-- WORK TO BE COMPLETED --
From the records below, extract every line that contains the word "images", matching its case exactly.

-- SOURCE MATERIAL --
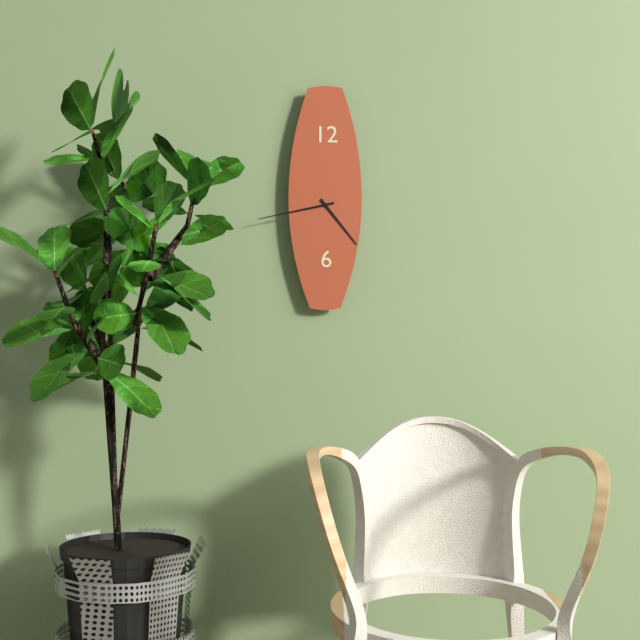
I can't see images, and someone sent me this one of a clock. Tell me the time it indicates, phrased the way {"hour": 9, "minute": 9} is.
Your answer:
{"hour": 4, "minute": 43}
* * *
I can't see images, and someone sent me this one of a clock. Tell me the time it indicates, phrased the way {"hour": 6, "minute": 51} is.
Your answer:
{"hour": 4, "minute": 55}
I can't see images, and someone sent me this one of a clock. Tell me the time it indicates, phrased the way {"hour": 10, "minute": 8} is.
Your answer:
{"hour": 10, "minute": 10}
--
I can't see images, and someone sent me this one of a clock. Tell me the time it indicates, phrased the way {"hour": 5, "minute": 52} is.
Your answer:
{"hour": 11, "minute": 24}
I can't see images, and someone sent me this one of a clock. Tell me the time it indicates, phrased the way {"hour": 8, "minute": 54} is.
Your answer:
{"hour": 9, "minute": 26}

-- ANSWER TO THIS TASK --
I can't see images, and someone sent me this one of a clock. Tell me the time it indicates, phrased the way {"hour": 9, "minute": 9} is.
I can't see images, and someone sent me this one of a clock. Tell me the time it indicates, phrased the way {"hour": 6, "minute": 51} is.
I can't see images, and someone sent me this one of a clock. Tell me the time it indicates, phrased the way {"hour": 10, "minute": 8} is.
I can't see images, and someone sent me this one of a clock. Tell me the time it indicates, phrased the way {"hour": 5, "minute": 52} is.
I can't see images, and someone sent me this one of a clock. Tell me the time it indicates, phrased the way {"hour": 8, "minute": 54} is.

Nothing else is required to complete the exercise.